Extracted page text data

○ ○ ○ ○ ○

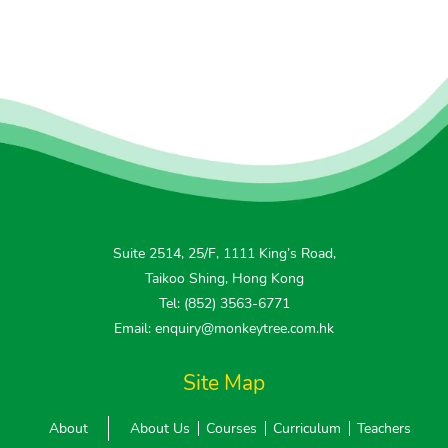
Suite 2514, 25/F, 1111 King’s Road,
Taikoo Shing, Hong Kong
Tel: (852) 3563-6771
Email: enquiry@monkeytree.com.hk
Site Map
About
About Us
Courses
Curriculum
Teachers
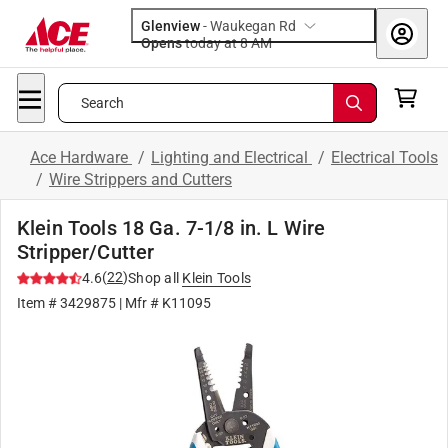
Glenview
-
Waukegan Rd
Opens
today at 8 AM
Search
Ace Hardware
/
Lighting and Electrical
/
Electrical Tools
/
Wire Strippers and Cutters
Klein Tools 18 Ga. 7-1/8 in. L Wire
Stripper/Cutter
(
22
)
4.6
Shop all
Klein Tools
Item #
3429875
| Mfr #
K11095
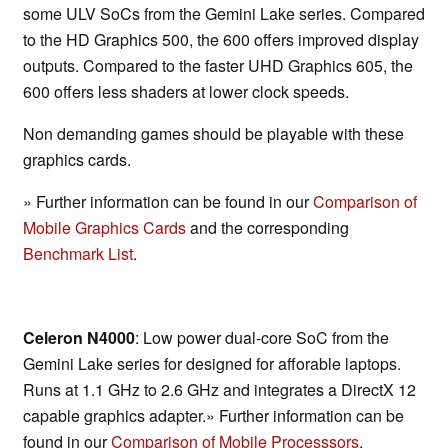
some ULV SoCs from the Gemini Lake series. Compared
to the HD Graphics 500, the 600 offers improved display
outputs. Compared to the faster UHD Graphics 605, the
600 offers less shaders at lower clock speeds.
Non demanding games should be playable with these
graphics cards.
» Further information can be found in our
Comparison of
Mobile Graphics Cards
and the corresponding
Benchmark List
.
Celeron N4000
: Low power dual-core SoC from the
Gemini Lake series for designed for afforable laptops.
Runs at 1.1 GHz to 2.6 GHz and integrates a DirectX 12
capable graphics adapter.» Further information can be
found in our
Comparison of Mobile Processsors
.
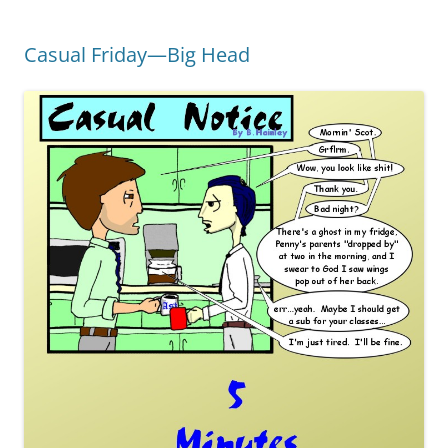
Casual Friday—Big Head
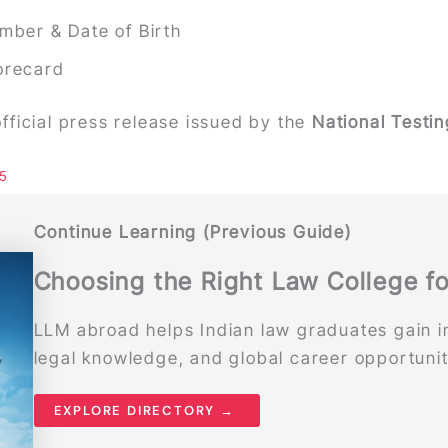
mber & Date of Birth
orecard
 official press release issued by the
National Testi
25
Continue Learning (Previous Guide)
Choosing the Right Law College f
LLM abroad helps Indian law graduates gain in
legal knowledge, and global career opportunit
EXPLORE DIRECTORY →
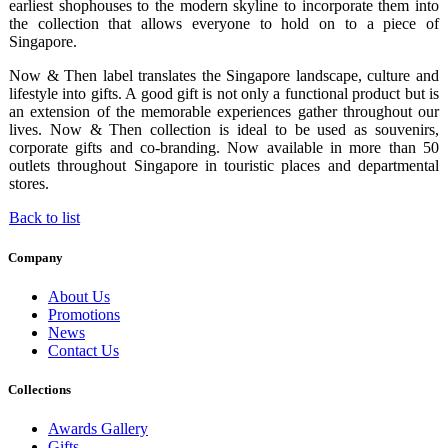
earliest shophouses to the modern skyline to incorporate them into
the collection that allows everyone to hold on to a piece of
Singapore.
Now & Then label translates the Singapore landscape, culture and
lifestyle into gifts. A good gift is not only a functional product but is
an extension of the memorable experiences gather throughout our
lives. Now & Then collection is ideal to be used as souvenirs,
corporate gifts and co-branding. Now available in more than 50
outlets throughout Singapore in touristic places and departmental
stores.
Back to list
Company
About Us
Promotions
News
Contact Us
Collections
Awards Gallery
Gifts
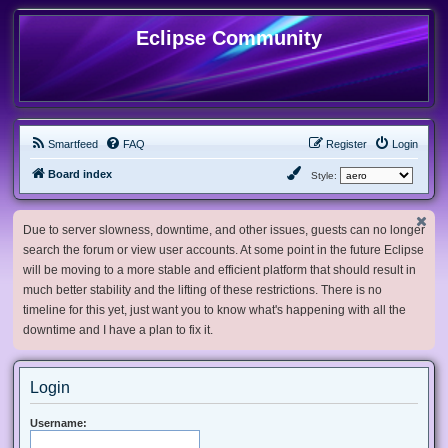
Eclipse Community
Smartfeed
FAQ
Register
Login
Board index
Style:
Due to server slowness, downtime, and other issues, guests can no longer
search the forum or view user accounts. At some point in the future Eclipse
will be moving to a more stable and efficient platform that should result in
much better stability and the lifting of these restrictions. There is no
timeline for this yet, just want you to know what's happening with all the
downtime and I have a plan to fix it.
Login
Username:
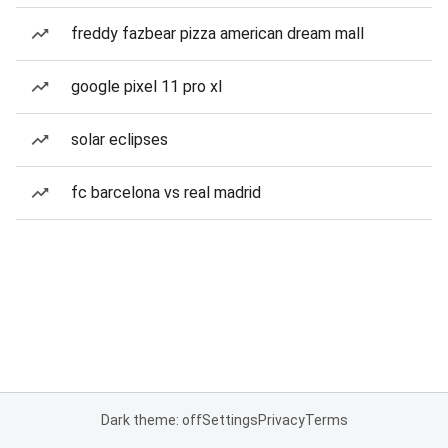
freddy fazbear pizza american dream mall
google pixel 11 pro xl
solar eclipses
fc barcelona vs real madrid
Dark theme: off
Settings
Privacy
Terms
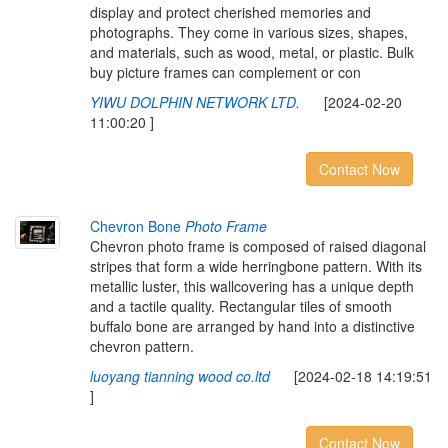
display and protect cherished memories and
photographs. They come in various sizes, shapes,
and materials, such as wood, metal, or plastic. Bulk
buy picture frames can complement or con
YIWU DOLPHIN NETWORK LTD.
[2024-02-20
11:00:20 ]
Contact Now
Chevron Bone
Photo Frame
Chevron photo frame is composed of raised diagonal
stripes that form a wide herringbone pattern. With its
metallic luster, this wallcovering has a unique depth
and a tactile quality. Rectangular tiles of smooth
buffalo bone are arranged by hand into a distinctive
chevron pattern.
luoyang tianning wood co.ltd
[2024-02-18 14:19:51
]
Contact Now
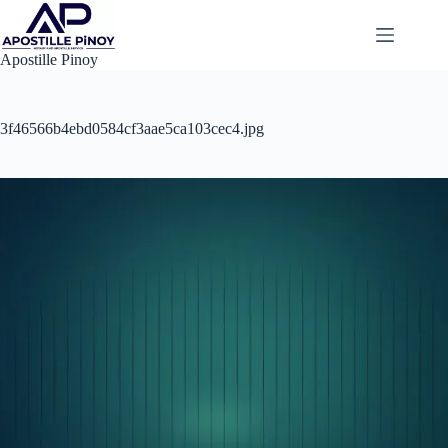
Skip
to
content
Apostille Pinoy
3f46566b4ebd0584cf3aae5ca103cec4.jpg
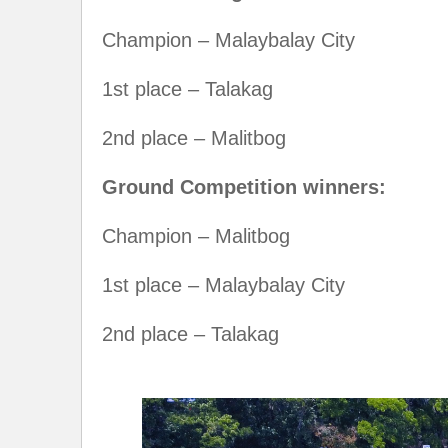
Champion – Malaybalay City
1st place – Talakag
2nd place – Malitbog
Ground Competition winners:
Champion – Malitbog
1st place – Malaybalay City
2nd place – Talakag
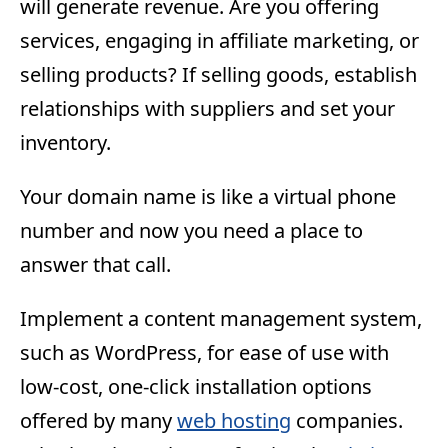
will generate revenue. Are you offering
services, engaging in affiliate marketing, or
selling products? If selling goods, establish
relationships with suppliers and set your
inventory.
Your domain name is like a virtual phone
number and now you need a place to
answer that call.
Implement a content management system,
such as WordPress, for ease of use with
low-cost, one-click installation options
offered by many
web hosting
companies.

○ ○ ○ ○ ○

## [Action item]
Retype the data word for word and keep the pictures out of it.

## [Response area]
Suite 2514, 25/F, 1111 King’s Road,
Taikoo Shing, Hong Kong
Tel: (852) 3563-6771
Email: enquiry@monkeytree.com.hk
Site Map
About
About Us
Courses
Curriculum
Teachers
Glenview
-
Waukegan Rd
Opens
today at 8 AM
Search
Ace Hardware
/
Lighting and Electrical
/
Electrical Tools
/
Wire Strippers and Cutters
Klein Tools 18 Ga. 7-1/8 in. L Wire
Stripper/Cutter
(
22
)
4.6
Shop all
Klein Tools
Item #
3429875
| Mfr #
K11095
some ULV SoCs from the Gemini Lake series. Compared
to the HD Graphics 500, the 600 offers improved display
outputs. Compared to the faster UHD Graphics 605, the
600 offers less shaders at lower clock speeds.
Non demanding games should be playable with these
graphics cards.
» Further information can be found in our
Comparison of
Mobile Graphics Cards
and the corresponding
Benchmark List
.
Celeron N4000
: Low power dual-core SoC from the
Gemini Lake series for designed for afforable laptops.
Runs at 1.1 GHz to 2.6 GHz and integrates a DirectX 12
capable graphics adapter.» Further information can be
found in our
Comparison of Mobile Processsors
.
Casual Friday—Big Head
mber & Date of Birth
orecard
 official press release issued by the
National Testi
25
Continue Learning (Previous Guide)
Choosing the Right Law College f
LLM abroad helps Indian law graduates gain in
legal knowledge, and global career opportunit
EXPLORE DIRECTORY →
earliest shophouses to the modern skyline to incorporate them into
the collection that allows everyone to hold on to a piece of
Singapore.
Now & Then label translates the Singapore landscape, culture and
lifestyle into gifts. A good gift is not only a functional product but is
an extension of the memorable experiences gather throughout our
lives. Now & Then collection is ideal to be used as souvenirs,
corporate gifts and co-branding. Now available in more than 50
outlets throughout Singapore in touristic places and departmental
stores.
Back to list
Company
About Us
Promotions
News
Contact Us
Collections
Awards Gallery
Gifts
Eclipse Community
Smartfeed
FAQ
Register
Login
Board index
Style:
Due to server slowness, downtime, and other issues, guests can no longer
search the forum or view user accounts. At some point in the future Eclipse
will be moving to a more stable and efficient platform that should result in
much better stability and the lifting of these restrictions. There is no
timeline for this yet, just want you to know what's happening with all the
downtime and I have a plan to fix it.
Login
Username:
freddy fazbear pizza american dream mall
google pixel 11 pro xl
solar eclipses
fc barcelona vs real madrid
Dark theme: off
Settings
Privacy
Terms
display and protect cherished memories and
photographs. They come in various sizes, shapes,
and materials, such as wood, metal, or plastic. Bulk
buy picture frames can complement or con
YIWU DOLPHIN NETWORK LTD.
[2024-02-20
11:00:20 ]
Contact Now
Chevron Bone
Photo Frame
Chevron photo frame is composed of raised diagonal
stripes that form a wide herringbone pattern. With its
metallic luster, this wallcovering has a unique depth
and a tactile quality. Rectangular tiles of smooth
buffalo bone are arranged by hand into a distinctive
chevron pattern.
luoyang tianning wood co.ltd
[2024-02-18 14:19:51
]
Contact Now
Skip
to
content
Apostille Pinoy
3f46566b4ebd0584cf3aae5ca103cec4.jpg
Champion – Malaybalay City
1st place – Talakag
2nd place – Malitbog
Ground Competition winners:
Champion – Malitbog
1st place – Malaybalay City
2nd place – Talakag
will generate revenue. Are you offering
services, engaging in affiliate marketing, or
selling products? If selling goods, establish
relationships with suppliers and set your
inventory.
Your domain name is like a virtual phone
number and now you need a place to
answer that call.
Implement a content management system,
such as WordPress, for ease of use with
low-cost, one-click installation options
offered by many
web hosting
companies.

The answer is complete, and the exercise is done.